- **TASK BRIEF**: Write the next part of the figure legends on SIRT1, HIF-1α, GLUT-1 and VEGF-A expression in thyroid cells and tissue, starting after their last sentence.

- **SOURCE DOCUMENT**:
◆ ◆ ◆ ◆ ◆ ◆ ◆
In Th1-HT context, SIRT1 was downregulated while HIF-α was upregulated. Addition of Th1 cytokines to primary cultures of human thyrocytes induced a significant reduction of SIRT1 (A) and an increase of HIF-1α protein (B). Densitometric values were normalized against the β-actin level. Results are expressed as means ± SEM from seven (SIRT1) and four (HIF-1α) experiments (n = 4–7) at least in duplicate. SIRT1 protein expression (C) was significantly decreased in HT patients while HIF-1α (D) was increased. Densitometric values were normalized against the GAPDH level. Results are expressed as means ± SEM from five or six individual samples (n = 5–6). * p < 0.05, *** p < 0.005 compared to controls. Representative blots are shown. Paranodular tissue from multinodular goiter patients designated as controls (E,H) and HT thyroid samples (F,G,I,J) were used to perform IHC with SIRT1 and HIF-1α specific antibodies. In controls (E), SIRT1 was detected in thyrocytes of hypofunctional follicles (†) and more intensively in active follicles (*). In HT (F,G), staining was less intense in altered active-like follicles ($). In control thyroids (H), HIF-1α staining was observed in the cytoplasm of the thyrocytes († and *). In HT thyroids (I,J), non-inflammatory and inflammatory zones displayed hypofunctional (†) and altered active-like ($) follicles with strong staining of HIF-1α in thyrocyte cytoplasm. Illustrations shown are representative of both conditions. (E,J) Scale bar = 50 µm. (E1–J2) Scale bar = 20 µm.

Figure 6

GLUT-1 and VEGF-A expressions were increased in Th1-HT context. GLUT-1 and VEGF-A protein expressions were quantified using Western blot technique. Significantly increased GLUT-1 was observed in thyroid cells treated with Th1 cytokines (A). Similar result was obtained for VEGF-A protein (B). Densitometric values were normalized against β-actin level. Results are expressed as means ± SEM from three (GLUT-1) and four (VEGF-A) experiments (n = 3–4) at least in duplicate. GLUT-1 was highly increased in HT patients compared to controls (C). A significant increase of VEGF-A protein expression was also observed in HT thyroids compared to controls (D). Densitometric values were normalized against the GAPDH level. Results are expressed as means ± SEM from five or six individual samples (n = 5–6). * p < 0.05 compared to controls. Representative blots are shown. Faint GLUT-1 immunolabelling was detected in control thyroids (E) and the staining was more pronounced in active follicles (*). In non-inflammatory zones of HT thyroids, thyrocytes of altered active-like follicles ($) and hypofunctional follicles (†) showed considerable, diffuse, and cytoplasmic staining of GLUT-1 (F). In inflammatory zones, GLUT-1 expression was still more pronounced in active-like follicles ($) (G). In control thyroids (H), VEGF-A staining was low in hypofunctional follicles (†) and was moderate in active follicles (*). Both hypofunctional (†) and altered active-like follicles ($) in non-inflammatory zone (I) and inflammatory zone (J) of HT thyroids strongly expressed VEGF-A protein. Images show representative samples. (E–J) Scale bar = 50 µm. (E1–J2) Scale bar = 20 µm.
◆ ◆ ◆ ◆ ◆ ◆ ◆
- **DATASET ENTRIES**:

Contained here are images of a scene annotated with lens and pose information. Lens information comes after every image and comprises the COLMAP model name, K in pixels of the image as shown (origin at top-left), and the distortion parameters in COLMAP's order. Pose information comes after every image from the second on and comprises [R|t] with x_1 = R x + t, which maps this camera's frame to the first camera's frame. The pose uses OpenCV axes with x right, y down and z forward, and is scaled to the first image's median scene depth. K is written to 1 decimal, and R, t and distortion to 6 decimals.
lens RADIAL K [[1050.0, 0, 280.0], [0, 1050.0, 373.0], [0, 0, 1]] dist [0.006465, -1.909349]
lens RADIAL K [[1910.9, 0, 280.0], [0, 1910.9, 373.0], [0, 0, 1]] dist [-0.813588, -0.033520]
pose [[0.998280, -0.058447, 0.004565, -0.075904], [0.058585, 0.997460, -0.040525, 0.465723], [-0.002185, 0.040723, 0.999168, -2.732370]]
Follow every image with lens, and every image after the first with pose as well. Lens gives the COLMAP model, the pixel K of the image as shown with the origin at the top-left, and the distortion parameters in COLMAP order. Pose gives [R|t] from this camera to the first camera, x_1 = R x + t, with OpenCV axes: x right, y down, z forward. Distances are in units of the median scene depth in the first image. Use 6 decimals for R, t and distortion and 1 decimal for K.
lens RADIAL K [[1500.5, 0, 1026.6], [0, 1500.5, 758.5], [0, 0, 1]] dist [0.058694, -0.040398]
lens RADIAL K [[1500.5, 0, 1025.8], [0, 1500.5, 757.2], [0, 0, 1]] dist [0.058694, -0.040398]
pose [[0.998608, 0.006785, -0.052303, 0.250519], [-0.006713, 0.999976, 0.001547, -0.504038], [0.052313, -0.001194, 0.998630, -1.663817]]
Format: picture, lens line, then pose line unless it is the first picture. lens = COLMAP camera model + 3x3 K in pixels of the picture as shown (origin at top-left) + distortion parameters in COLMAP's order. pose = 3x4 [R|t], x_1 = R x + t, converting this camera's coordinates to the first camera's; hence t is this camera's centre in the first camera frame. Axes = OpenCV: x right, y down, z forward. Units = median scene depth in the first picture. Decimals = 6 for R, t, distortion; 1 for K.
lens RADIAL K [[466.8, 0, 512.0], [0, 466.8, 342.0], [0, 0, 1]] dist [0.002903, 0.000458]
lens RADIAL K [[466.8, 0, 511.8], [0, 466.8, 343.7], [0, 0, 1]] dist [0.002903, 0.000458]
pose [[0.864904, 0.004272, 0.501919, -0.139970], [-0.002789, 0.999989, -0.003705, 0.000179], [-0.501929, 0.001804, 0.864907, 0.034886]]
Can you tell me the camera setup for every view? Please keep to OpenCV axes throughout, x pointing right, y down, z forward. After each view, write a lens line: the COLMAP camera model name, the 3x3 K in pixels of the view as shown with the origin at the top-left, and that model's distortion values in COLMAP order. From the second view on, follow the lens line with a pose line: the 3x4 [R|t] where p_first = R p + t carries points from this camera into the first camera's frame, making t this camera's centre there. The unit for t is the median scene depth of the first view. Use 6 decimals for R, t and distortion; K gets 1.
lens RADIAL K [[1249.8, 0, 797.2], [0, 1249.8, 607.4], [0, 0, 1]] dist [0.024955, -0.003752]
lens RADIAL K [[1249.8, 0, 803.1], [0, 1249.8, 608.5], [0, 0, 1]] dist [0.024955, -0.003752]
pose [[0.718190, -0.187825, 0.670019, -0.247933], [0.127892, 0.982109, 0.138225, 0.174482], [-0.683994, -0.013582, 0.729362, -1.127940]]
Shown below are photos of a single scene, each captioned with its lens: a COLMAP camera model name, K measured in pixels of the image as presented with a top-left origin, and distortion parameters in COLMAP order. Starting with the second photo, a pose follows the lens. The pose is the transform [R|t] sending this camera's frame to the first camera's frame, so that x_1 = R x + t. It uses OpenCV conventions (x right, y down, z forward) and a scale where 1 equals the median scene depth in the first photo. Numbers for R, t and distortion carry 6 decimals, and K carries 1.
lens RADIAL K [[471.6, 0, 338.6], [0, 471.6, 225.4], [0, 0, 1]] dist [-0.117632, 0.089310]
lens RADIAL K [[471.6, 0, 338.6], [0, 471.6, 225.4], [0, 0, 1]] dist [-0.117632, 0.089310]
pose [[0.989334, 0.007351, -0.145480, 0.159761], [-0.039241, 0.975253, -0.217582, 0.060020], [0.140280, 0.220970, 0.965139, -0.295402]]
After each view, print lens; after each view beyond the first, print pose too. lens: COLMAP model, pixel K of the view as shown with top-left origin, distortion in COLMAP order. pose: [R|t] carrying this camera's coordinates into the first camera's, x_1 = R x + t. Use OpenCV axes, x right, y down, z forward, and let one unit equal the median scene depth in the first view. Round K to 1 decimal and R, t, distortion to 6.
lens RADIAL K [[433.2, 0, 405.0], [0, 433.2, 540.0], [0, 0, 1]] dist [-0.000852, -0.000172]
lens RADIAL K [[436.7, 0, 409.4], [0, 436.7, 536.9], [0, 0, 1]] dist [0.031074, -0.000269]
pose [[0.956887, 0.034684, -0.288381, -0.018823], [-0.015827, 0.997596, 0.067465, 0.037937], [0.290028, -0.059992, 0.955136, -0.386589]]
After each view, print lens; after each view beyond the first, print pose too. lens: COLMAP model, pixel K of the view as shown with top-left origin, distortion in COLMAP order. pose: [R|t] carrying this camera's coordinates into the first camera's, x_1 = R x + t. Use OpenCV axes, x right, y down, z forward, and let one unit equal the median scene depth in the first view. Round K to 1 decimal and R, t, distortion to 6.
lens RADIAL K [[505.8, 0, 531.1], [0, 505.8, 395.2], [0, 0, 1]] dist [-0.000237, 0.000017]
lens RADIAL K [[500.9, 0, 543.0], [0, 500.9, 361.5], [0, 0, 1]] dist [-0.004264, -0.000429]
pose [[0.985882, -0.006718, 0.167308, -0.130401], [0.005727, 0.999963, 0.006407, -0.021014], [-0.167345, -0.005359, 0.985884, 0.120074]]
◆ ◆ ◆ ◆ ◆ ◆ ◆
- **WRITTEN RESPONSE**:
Figure 7

SIRT1 is a new, possible key element in the physiopathogenesis of Th1 autoimmune Hashimoto’s thyroiditis. In normal thyroid, the redox balance is properly controlled and SIRT1 is expressed in the thyrocytes’ cytoplasm, mainly in active follicles. In Hashimoto’s thyroiditis, Th1 cytokines increase ROS production by upregulating NOX4 and decreasing the antioxidant enzymes such as PRDX1, catalase, and SOD1. The disruption of the redox balance induces an oxidative stress, particularly in altered active-like follicles. HIF-1α and its targets, VEGF-A and GLUT-1, are overexpressed by Th1 cytokines and in Hashimoto’s patients. The downregulation of SIRT1 by Th1 cytokines and in Hashimoto’s patients is a key event in the thyroiditis pathogenesis since SIRT1 has been shown in other cell types to be able to modulate oxidative stress by regulating NOX4 and HIF-1α. (T) inhibitor arrow and (↑) activator arrow.